The procedure is that when an emergency occurs, Scioto County EMA will assess the damage then report it to the Ohio EMA. Then the state sends another person to assess the situation to do a state verification before presenting their requests to the federal government. The Scioto County EMA has to have a site verification before the wheels get rolling, she said.
“There's definitely a time lag period between their request and when the service arrives,” Carver said. “There is a significant amount of time that passes and certainly any reorganization of FEMA will help plug that gap.”
Carver had 10 federal disaster declarations within the past few years, such as the ice storm and flooding.

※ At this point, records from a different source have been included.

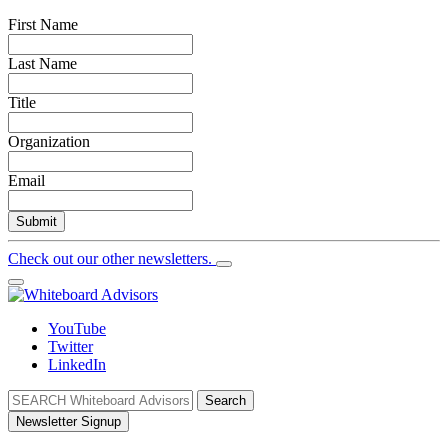
First Name
Last Name
Title
Organization
Email
Submit
Check out our other newsletters.
YouTube
Twitter
LinkedIn
Search
Newsletter Signup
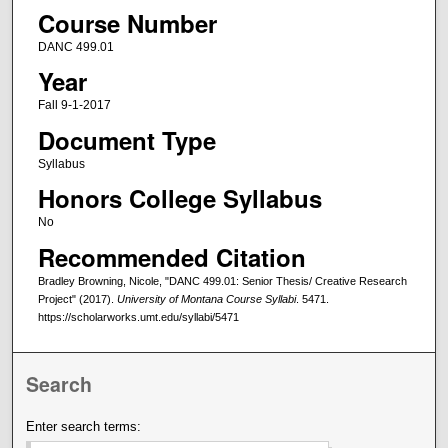
Course Number
DANC 499.01
Year
Fall 9-1-2017
Document Type
Syllabus
Honors College Syllabus
No
Recommended Citation
Bradley Browning, Nicole, "DANC 499.01: Senior Thesis/ Creative Research
Project" (2017).
University of Montana Course Syllabi
. 5471.
https://scholarworks.umt.edu/syllabi/5471
Search
Enter search terms:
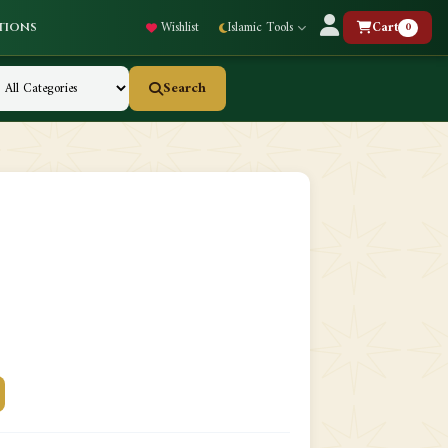
Wishlist
Islamic Tools
Cart
0
tions
Search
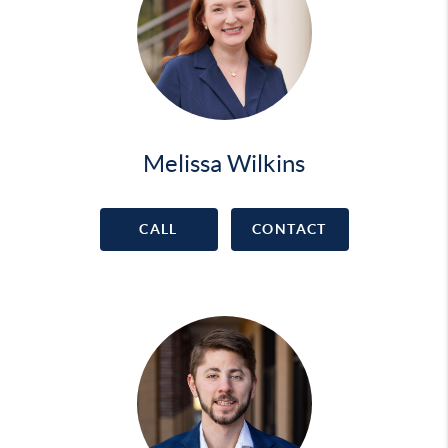
Melissa Wilkins
CALL
CONTACT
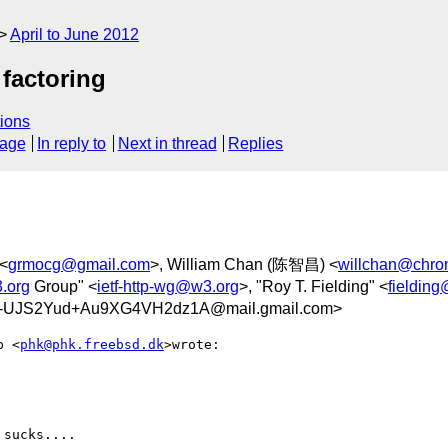
April to June 2012
factoring
ions
sage
In reply to
Next in thread
Replies
 <
grmocg@gmail.com
>, William Chan (陈智昌) <
willchan@chro
3.org
Group" <
ietf-http-wg@w3.org
>, "Roy T. Fielding" <
fieldin
UJS2Yud+Au9XG4VH2dz1A@mail.gmail.com>
p <
phk@phk.freebsd.dk
>wrote:

sucks....
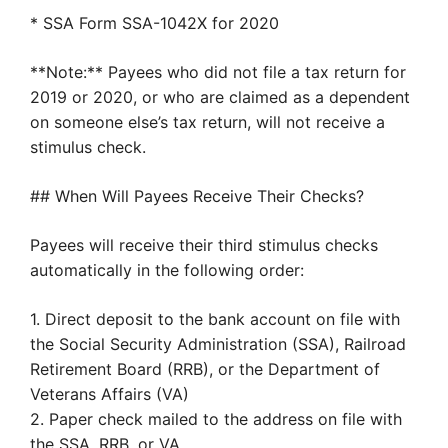
* SSA Form SSA-1042X for 2020
**Note:** Payees who did not file a tax return for
2019 or 2020, or who are claimed as a dependent
on someone else’s tax return, will not receive a
stimulus check.
## When Will Payees Receive Their Checks?
Payees will receive their third stimulus checks
automatically in the following order:
1. Direct deposit to the bank account on file with
the Social Security Administration (SSA), Railroad
Retirement Board (RRB), or the Department of
Veterans Affairs (VA)
2. Paper check mailed to the address on file with
the SSA, RRB, or VA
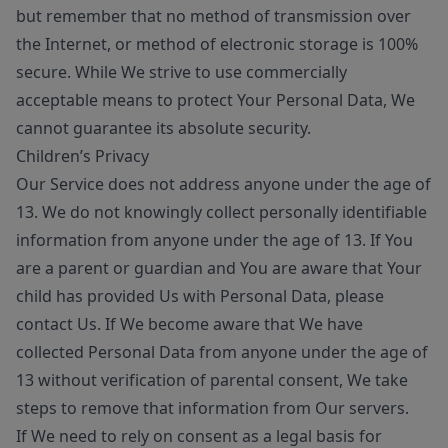
but remember that no method of transmission over
the Internet, or method of electronic storage is 100%
secure. While We strive to use commercially
acceptable means to protect Your Personal Data, We
cannot guarantee its absolute security.
Children’s Privacy
Our Service does not address anyone under the age of
13. We do not knowingly collect personally identifiable
information from anyone under the age of 13. If You
are a parent or guardian and You are aware that Your
child has provided Us with Personal Data, please
contact Us. If We become aware that We have
collected Personal Data from anyone under the age of
13 without verification of parental consent, We take
steps to remove that information from Our servers.
If We need to rely on consent as a legal basis for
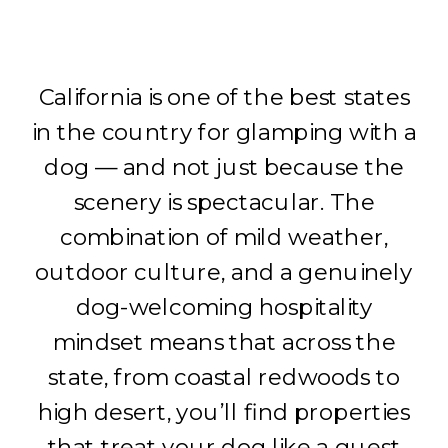
California is one of the best states
in the country for glamping with a
dog — and not just because the
scenery is spectacular. The
combination of mild weather,
outdoor culture, and a genuinely
dog-welcoming hospitality
mindset means that across the
state, from coastal redwoods to
high desert, you’ll find properties
that treat your dog like a guest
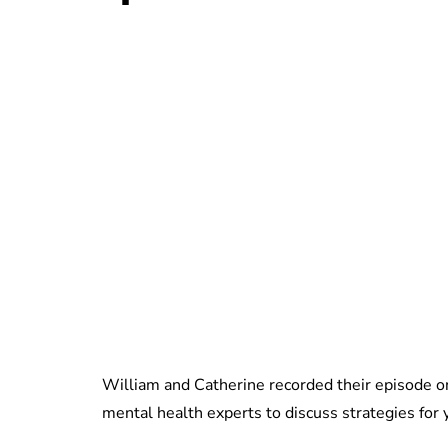
William and Catherine recorded their episode 
mental health experts to discuss strategies for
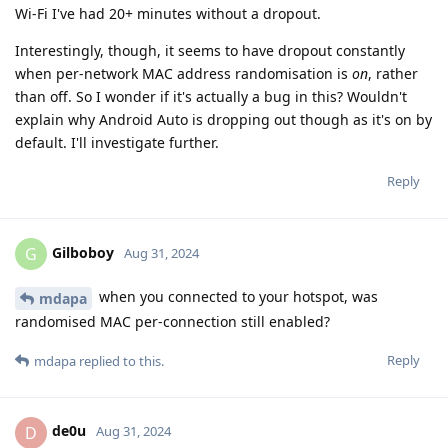
Wi-Fi I've had 20+ minutes without a dropout.
Interestingly, though, it seems to have dropout constantly
when per-network MAC address randomisation is
on
, rather
than off. So I wonder if it's actually a bug in this? Wouldn't
explain why Android Auto is dropping out though as it's on by
default. I'll investigate further.
Reply
Gilboboy
G
Aug 31, 2024
when you connected to your hotspot, was
mdapa
randomised MAC per-connection still enabled?
Reply
mdapa
replied to this.
de0u
D
Aug 31, 2024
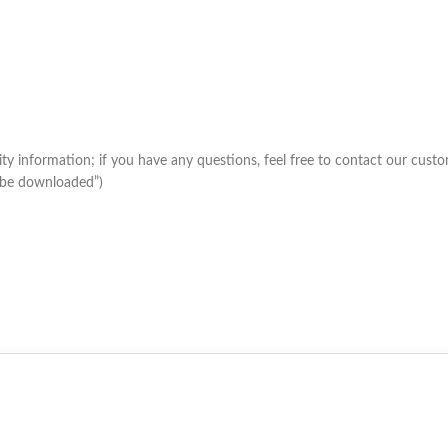
lity information; if you have any questions, feel free to contact our cus
m be downloaded”)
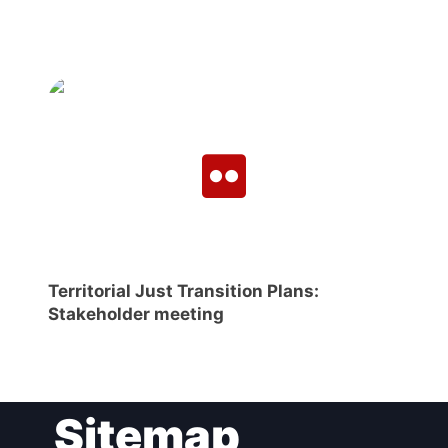
Territorial Just Transition Plans:
Stakeholder meeting
Sitemap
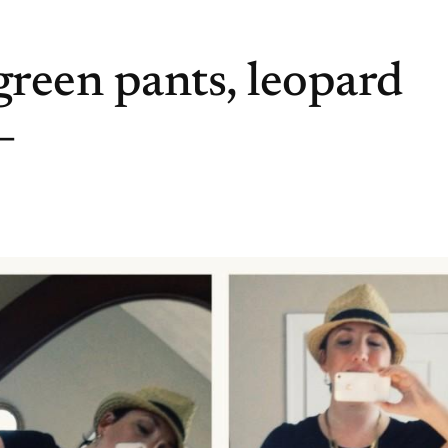
reen pants, leopard
–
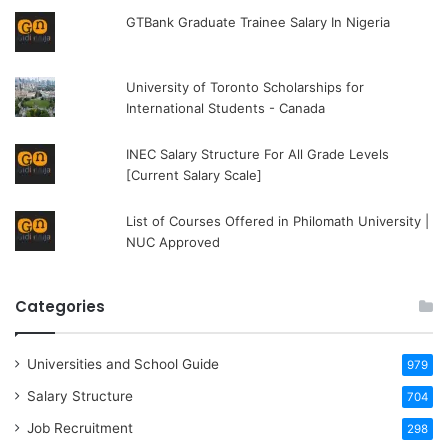
GTBank Graduate Trainee Salary In Nigeria
University of Toronto Scholarships for
International Students - Canada
INEC Salary Structure For All Grade Levels
[Current Salary Scale]
List of Courses Offered in Philomath University |
NUC Approved
Categories
Universities and School Guide
979
Salary Structure
704
Job Recruitment
298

“I knew I had the damage that met the federal criteria,” she said. “There have been times in the past where I don't think that they understand the devastation that we had. It's almost like they don't believe you. I can guarantee you that I've never called the calvary in unless all local resources have been exhausted.”
Moving FEMA out of Homeland Security would be a plus, she said. Also, prestaging resources before an event would be helpful.
“(After) you've been up for 36 to 48 hours and you've done a windshield survey that the damage has reached a federal disaster declaration, then you have to wait for the state, then the feds,” Carver said. “(There's) too many layers of red tape.”
Since FEMA was moved under Homeland Security, there have been some differences.
“You've just added another layer to the (red tape),” Carver said. “Now you've got another middle man whose chief concern is terrorism preparedness.”
She said that in the gulf states there was too much questioning before they began to move assistance. She did hear of possible prestaging of supplies in the future.
“When lives hang in the balance and people's well-being is at stake, you have to be proactive,” Carver said. “We'll see how this all this turns out. We hope lessons are learned, but time will tell.”